◆ Task set ◆
• a. Translate this sentence from the passage on Paul in Ephesus into Spanish: "It was a huge city, a sea-port, and the capital of the Roman province of Asia, and with a large population, around a million people, and deeply steeped in idolatry."
• b. Format the part of the rows that runs from their start through the line containing "ower of design help us to solve complex pr" as a Markdown table with the columns Number and Line. Skip blank lines, and leave the pictures out.

◆ Page text ◆
++++++++++++++++++++
Pondering Pentecostal Proof-Texts.

Text:  Acts 19:1-7, Ephesians 1:12-14. 

Paul is now in Ephesus.  It was a huge city, a sea-port, and the capital of the Roman province of Asia, and with a large population, around a million people, and deeply steeped in idolatry.  It probably would have been on the agenda for Paul’s second missionary journey, for it seems that he was set to travel down to the province of ‘Asia’ when he experienced his ‘Macedonian Call’.  Acts 16:6-9  And when he had left Corinth at the end of his second journey, heading for Jerusalem and Antioch, Paul had made a point of staying for a short time in Ephesus, probably just to assess the situation, to test the ground and see whether there would be any opportunity to preach the gospel, and what reception it would have.  It was a good reception, and some of the Ephesians had wanted Paul to stay, and when he needed to leave he had promised that he would return, and when he did return he would remain for three years, and it would be his most fruitful period of ministry.  No wonder he was anxious to return, and travelled by the quickest route…

Image by Gerd Altmann from Pixabay

1 John’s Baptism.  V1 And it came to pass, that, while Apollos was at Corinth, Paul having passed through the upper coasts came to Ephesus: and finding certain disciples.
++++++++++++++++++++
◆ Exercise materials ◆
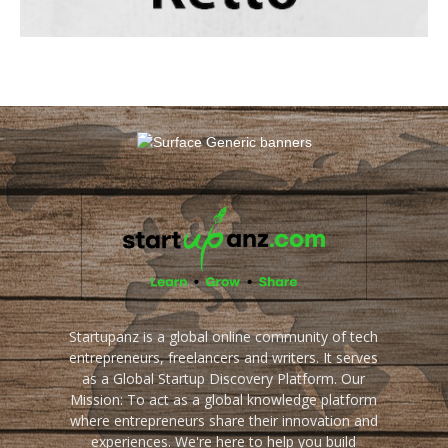
Startupanz is a global online community of tech
entrepreneurs, freelancers and writers. It serves
as a Global Startup Discovery Platform. Our
Mission: To act as a global knowledge platform
where entrepreneurs share their innovation and
experiences. We're here to help you build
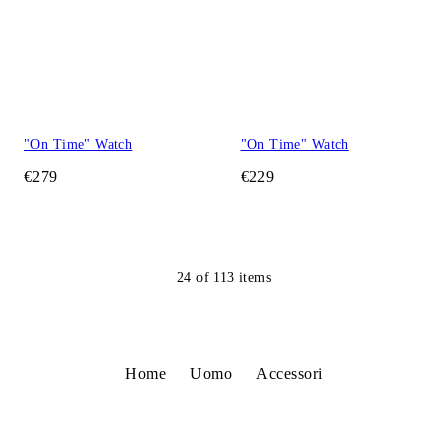
"On Time" Watch
"On Time" Watch
€279
€229
24
of
113
items
Home
Uomo
Accessori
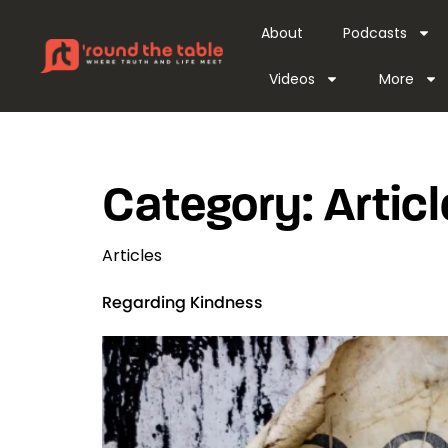
content
About
Podcasts
Videos
More
Category:
Artic
Articles
Regarding Kindness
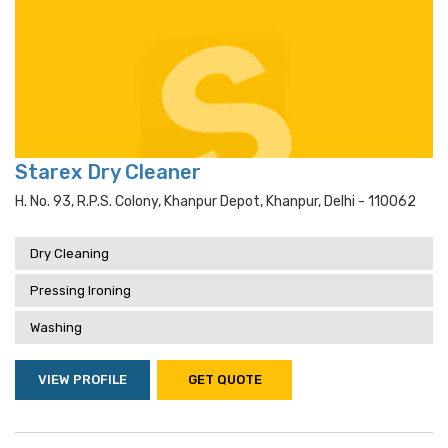
Starex Dry Cleaner
H. No. 93, R.p.s. Colony, Khanpur Depot, Khanpur, Delhi - 110062
Dry Cleaning
Pressing Ironing
Washing
VIEW PROFILE
GET QUOTE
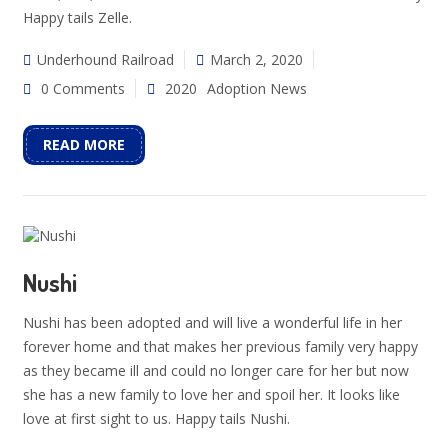
Happy tails Zelle.
Underhound Railroad
March 2, 2020
0 Comments
2020
Adoption News
READ MORE
Nushi
Nushi has been adopted and will live a wonderful life in her
forever home and that makes her previous family very happy
as they became ill and could no longer care for her but now
she has a new family to love her and spoil her. It looks like
love at first sight to us. Happy tails Nushi.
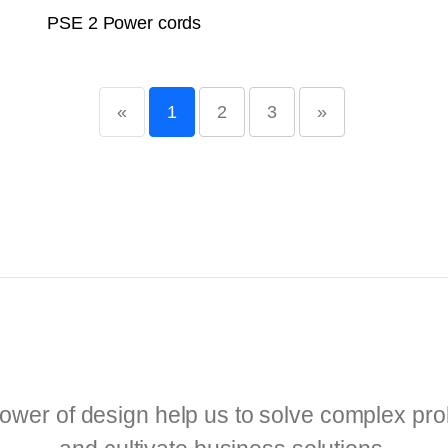
PSE 2 Power cords
«
1
2
3
»
ower of design help us to solve complex pr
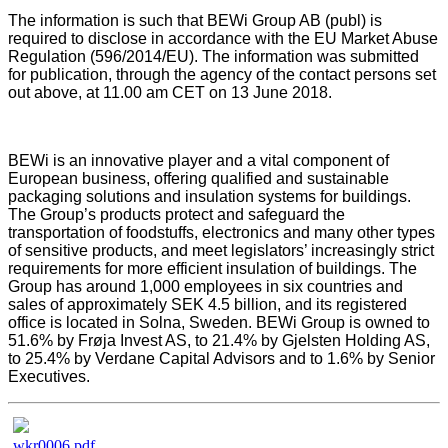
The information is such that BEWi Group AB (publ) is
required to disclose in accordance with the EU Market Abuse
Regulation (596/2014/EU). The information was submitted
for publication, through the agency of the contact persons set
out above, at 11.00 am CET on 13 June 2018.
BEWi is an innovative player and a vital component of
European business, offering qualified and sustainable
packaging solutions and insulation systems for buildings.
The Group’s products protect and safeguard the
transportation of foodstuffs, electronics and many other types
of sensitive products, and meet legislators’ increasingly strict
requirements for more efficient insulation of buildings. The
Group has around 1,000 employees in six countries and
sales of approximately SEK 4.5 billion, and its registered
office is located in Solna, Sweden.
BEWi Group is owned to
51.6% by Frøja Invest AS, to 21.4% by Gjelsten Holding AS,
to 25.4% by Verdane Capital Advisors and to 1.6% by Senior
Executives.
wkr0006.pdf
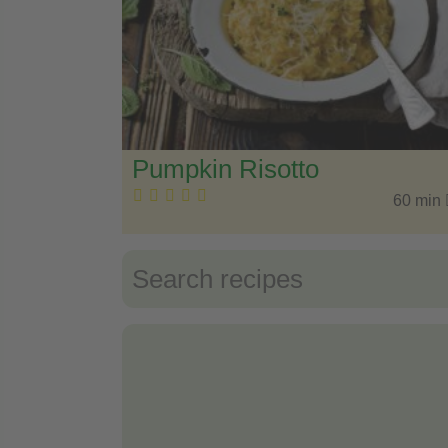
Pumpkin Risotto
60 min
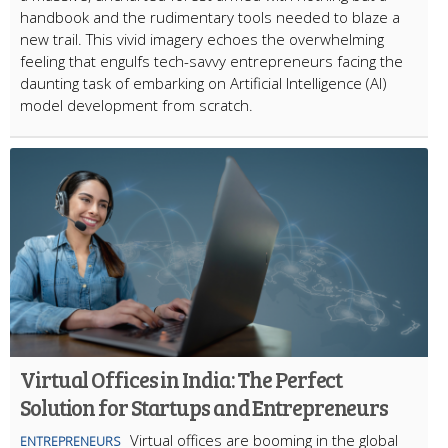
handbook and the rudimentary tools needed to blaze a
new trail. This vivid imagery echoes the overwhelming
feeling that engulfs tech-savvy entrepreneurs facing the
daunting task of embarking on Artificial Intelligence (AI)
model development from scratch.
Virtual Offices in India: The Perfect
Solution for Startups and Entrepreneurs
Virtual offices are booming in the global
ENTREPRENEURS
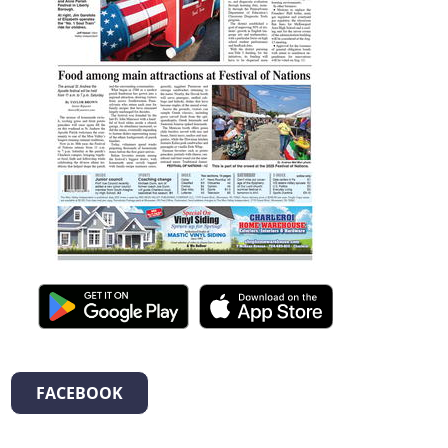
FACEBOOK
++++++++++++++++++++
◆ Solutions by task ◆
• a. Era una ciudad enorme, un puerto de mar y la capital de la provincia romana de Asia, con una gran población, de alrededor de un millón de personas, y profundamente sumida en la idolatría.

• b.
| Number | Line |
|---|---|
| 1 | Startupanz is a global online community of tech |
| 2 | entrepreneurs, freelancers and writers. It serves |
| 3 | as a Global Startup Discovery Platform. Our |
| 4 | Mission: To act as a global knowledge platform |
| 5 | where entrepreneurs share their innovation and |
| 6 | experiences. We're here to help you build |
| 7 | "On Time" Watch |
| 8 | "On Time" Watch |
| 9 | €279 |
| 10 | €229 |
| 11 | 24 |
| 12 | of |
| 13 | 113 |
| 14 | items |
| 15 | Home |
| 16 | Uomo |
| 17 | Accessori |
| 18 | content |
| 19 | About |
| 20 | Podcasts |
| 21 | Videos |
| 22 | More |
| 23 | Category: |
| 24 | Artic |
| 25 | Articles |
| 26 | Regarding Kindness |
| 27 | Starex Dry Cleaner |
| 28 | H. No. 93, R.p.s. Colony, Khanpur Depot, Khanpur, Delhi - 110062 |
| 29 | Dry Cleaning |
| 30 | Pressing Ironing |
| 31 | Washing |
| 32 | VIEW PROFILE |
| 33 | GET QUOTE |
| 34 | Happy tails Zelle. |
| 35 | Underhound Railroad |
| 36 | March 2, 2020 |
| 37 | 0 Comments |
| 38 | 2020 |
| 39 | Adoption News |
| 40 | READ MORE |
| 41 | Nushi |
| 42 | Nushi has been adopted and will live a wonderful life in her |
| 43 | forever home and that makes her previous family very happy |
| 44 | as they became ill and could no longer care for her but now |
| 45 | she has a new family to love her and spoil her. It looks like |
| 46 | love at first sight to us. Happy tails Nushi. |
| 47 | PSE 2 Power cords |
| 48 | « |
| 49 | 1 |
| 50 | 2 |
| 51 | 3 |
| 52 | » |
| 53 | ower of design help us to solve complex pr |